Davis described how she shuddered when she first saw herself in the pilot episode and began doubting whether people were going to believe that a woman who looked like her, could, in fact, embody Keating. 

"When I saw myself for the first time in the pilot episode, I was mortified. I saw the fake eyelashes and, 'Are you kidding me? Who is going to believe this?' " 

But then Davis said she had an "aha moment," and she told herself to snap out of it, stop typecasting herself and believe that, yes, she could be lusted after, smart and thrown up against the wall during a fiery sex scene. 

"And then I thought, 'OK, this is your moment to not typecast yourself, to play a woman who is sexualized and do your investigative work to find out who this woman is and put a real woman on TV who's smack-dab in the midst of this pop fiction,'" Davis said. 


Taraji P. Henson was the other African-American woman at the table—the other actresses present were Lizzy Caplan, Maggie Gyllenhaal, Jessica Lange and Ruth Wilson. Henson opened up about how the first rejection she ever received about her acting occurred in high school. The moment nearly caused her to give up acting altogether.

"I auditioned for Duke Ellington School of the Arts in Washington, D.C., and didn't get accepted. At that age, their word was law. It meant I couldn't act! So I went to college to be an electrical engineer," Henson explained.

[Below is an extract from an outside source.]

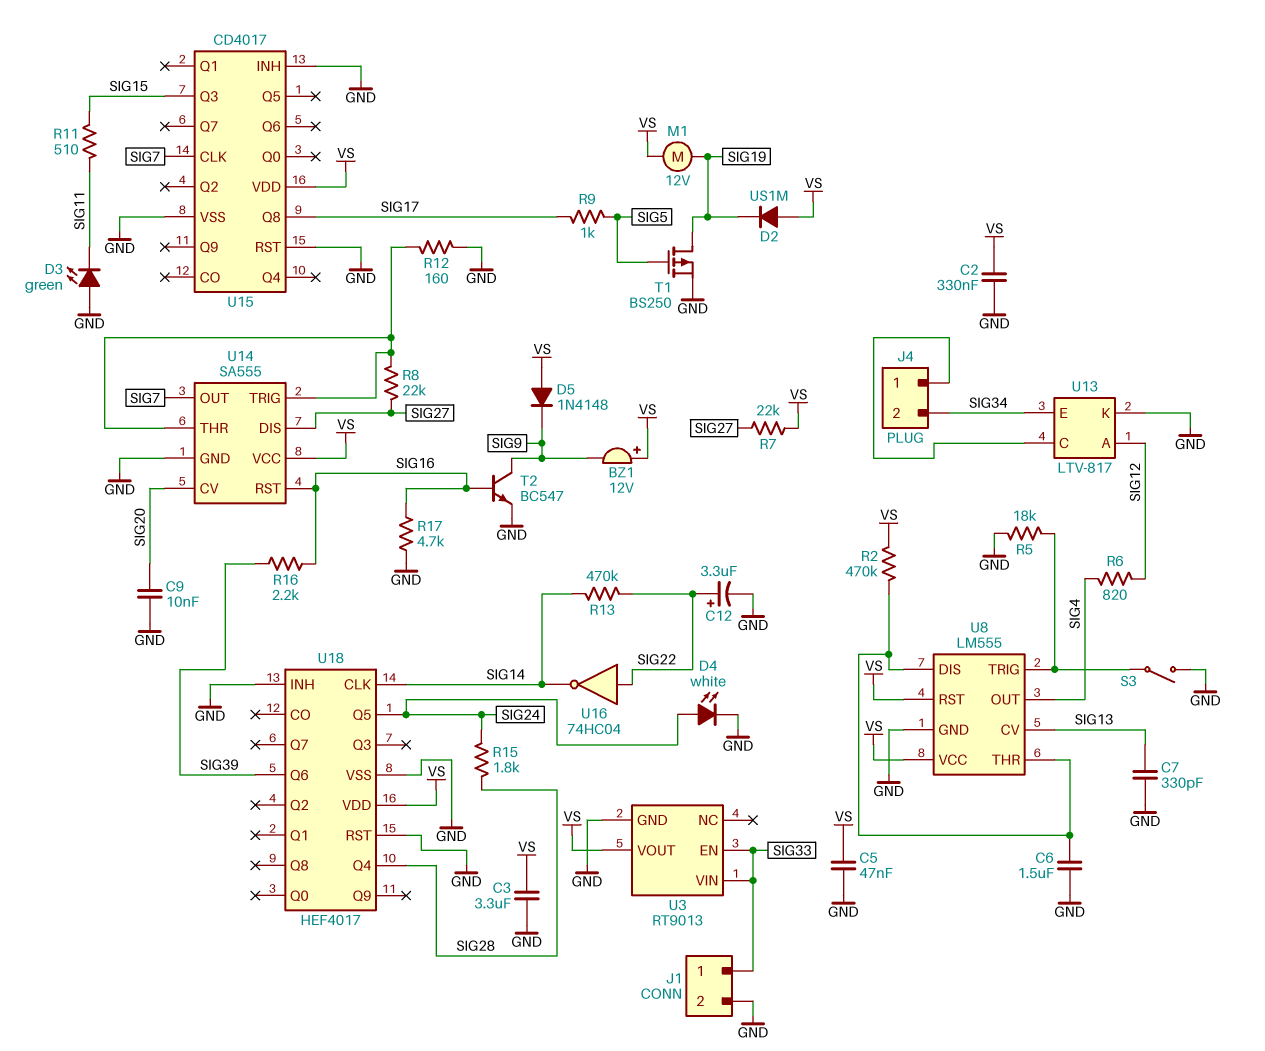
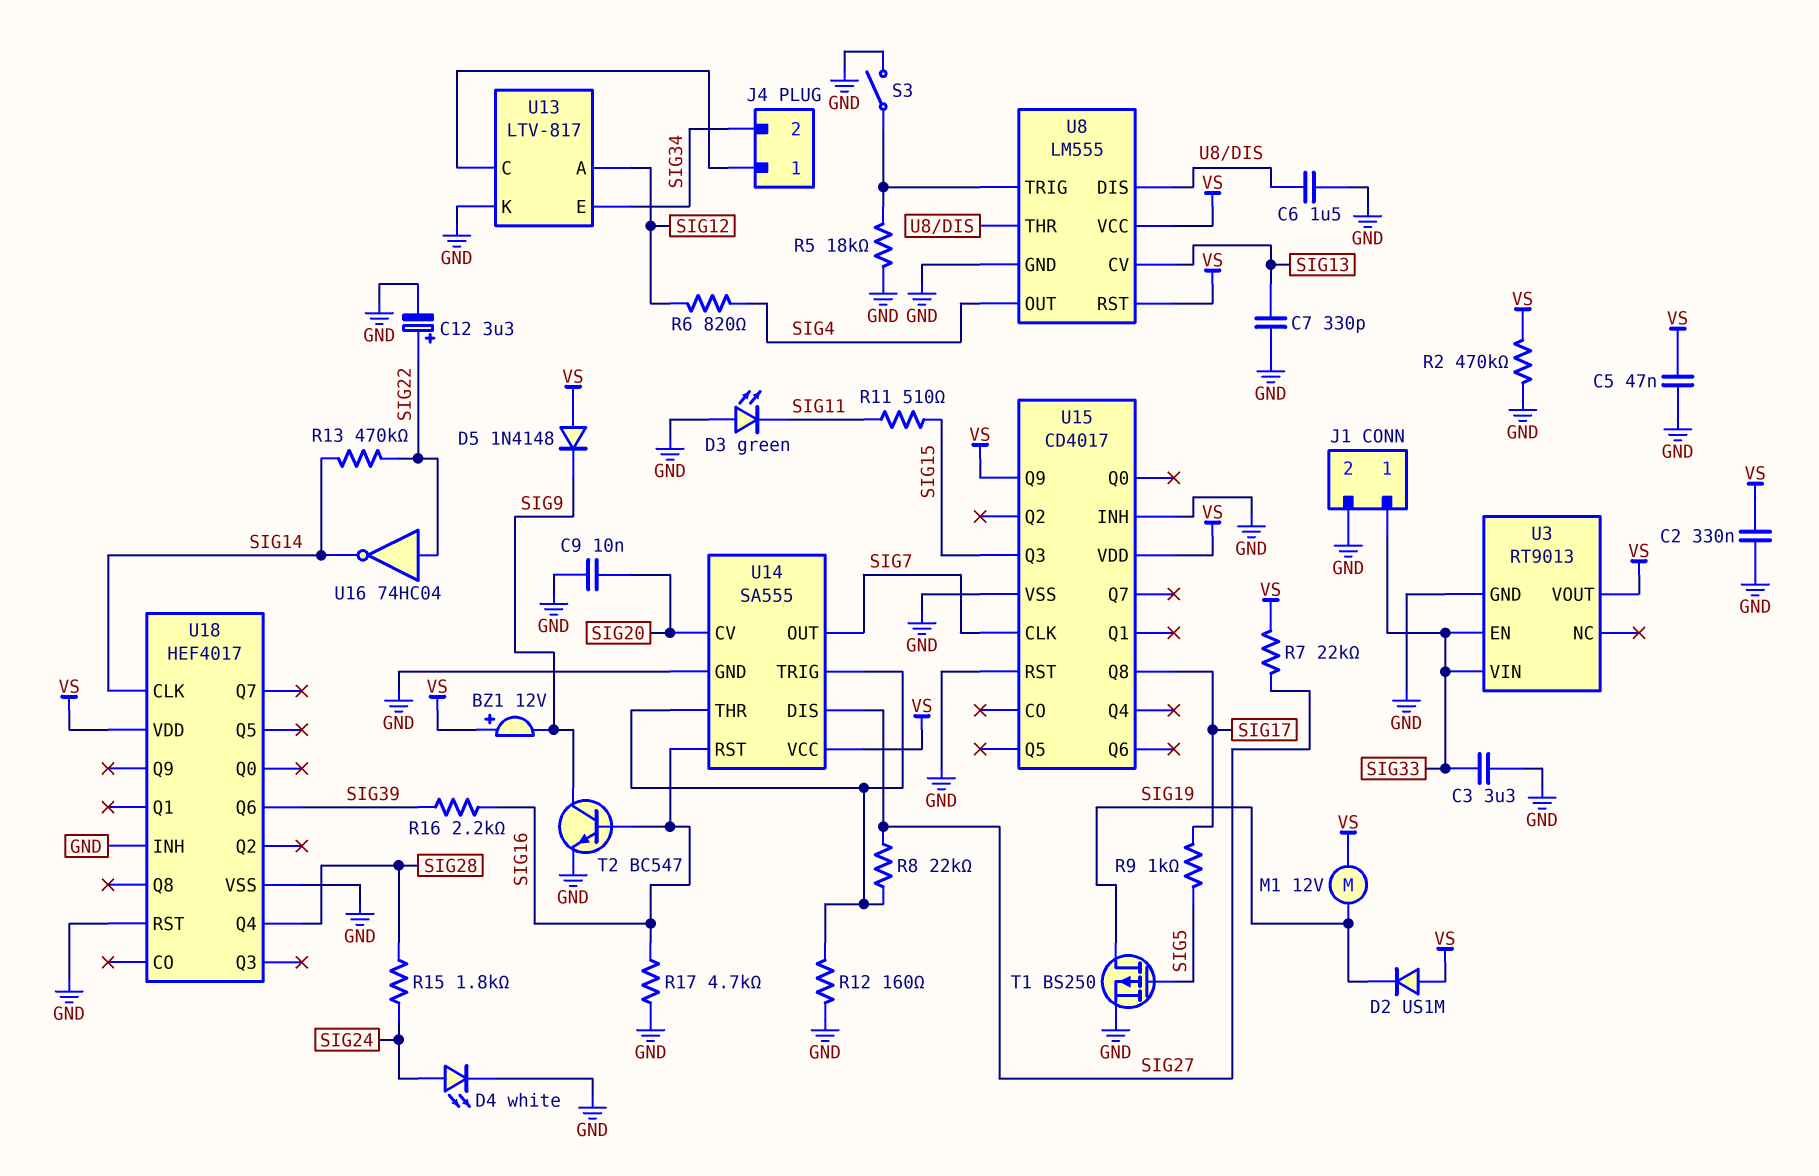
C3: 3.3uF (GND, VS) -> 3.3uF (GND, SIG33)
R2: 470k (U8/DIS, VS) -> 470k (GND, VS)
U15 pin Q9: none -> VS
U18 pin Q5: SIG24 -> none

Fortunately, Henson got back on track at Howard University by enrolling in theater courses. It paid off. Today she can't get her friends to stop talking about her hit role as Cookie in Fox's Empire.

Henson also spoke about the responsibility she feels toward her characters, regardless of their situation, and that it's often the more controversial, complex personalities that she's drawn to as an actress. 


"Playing a pregnant whore in Hustle & Flow. No one wanted to touch that movie. But when a character scares me like that, I tell myself, 'Taraji, it's your job to make the people empathize with her,' " Henson said. "I wanted people to reach through the screen and hug her. Go find that ho on the corner and save her!"